Collected data

○ ○ ○ ○ ○

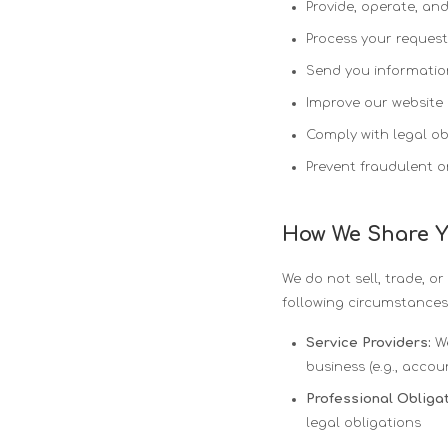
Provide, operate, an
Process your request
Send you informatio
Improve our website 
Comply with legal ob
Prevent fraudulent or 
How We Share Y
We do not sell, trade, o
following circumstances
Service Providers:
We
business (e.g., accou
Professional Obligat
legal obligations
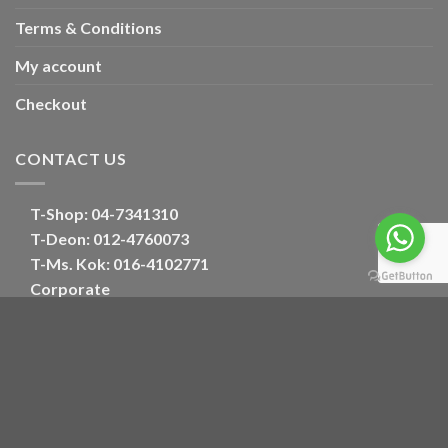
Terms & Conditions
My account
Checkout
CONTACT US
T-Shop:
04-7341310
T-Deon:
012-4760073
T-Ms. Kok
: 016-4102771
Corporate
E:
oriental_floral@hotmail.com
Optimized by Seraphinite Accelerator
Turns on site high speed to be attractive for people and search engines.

○ ○ ○ ○ ○

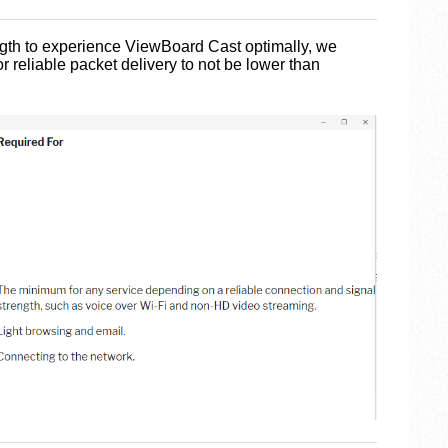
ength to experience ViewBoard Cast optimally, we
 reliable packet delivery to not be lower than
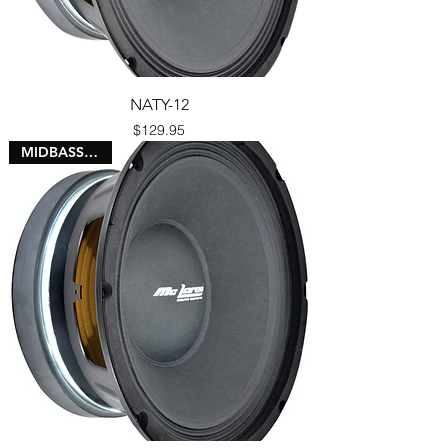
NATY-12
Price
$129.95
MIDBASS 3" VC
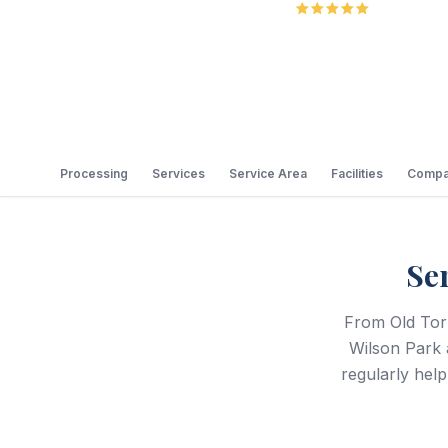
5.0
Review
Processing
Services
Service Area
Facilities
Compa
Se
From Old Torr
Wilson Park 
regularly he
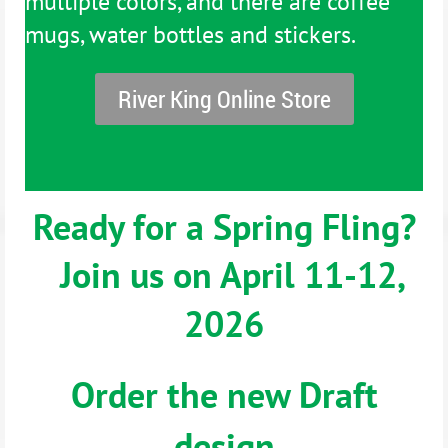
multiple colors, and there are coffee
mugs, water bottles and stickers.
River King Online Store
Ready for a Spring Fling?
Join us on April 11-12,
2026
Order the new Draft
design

○ ○ ○ ○ ○

Task instructions
Pull out every line of the records that contains the string "legal", treating uppercase and lowercase letters as different.

Response for this exercise
Comply with legal ob
legal obligations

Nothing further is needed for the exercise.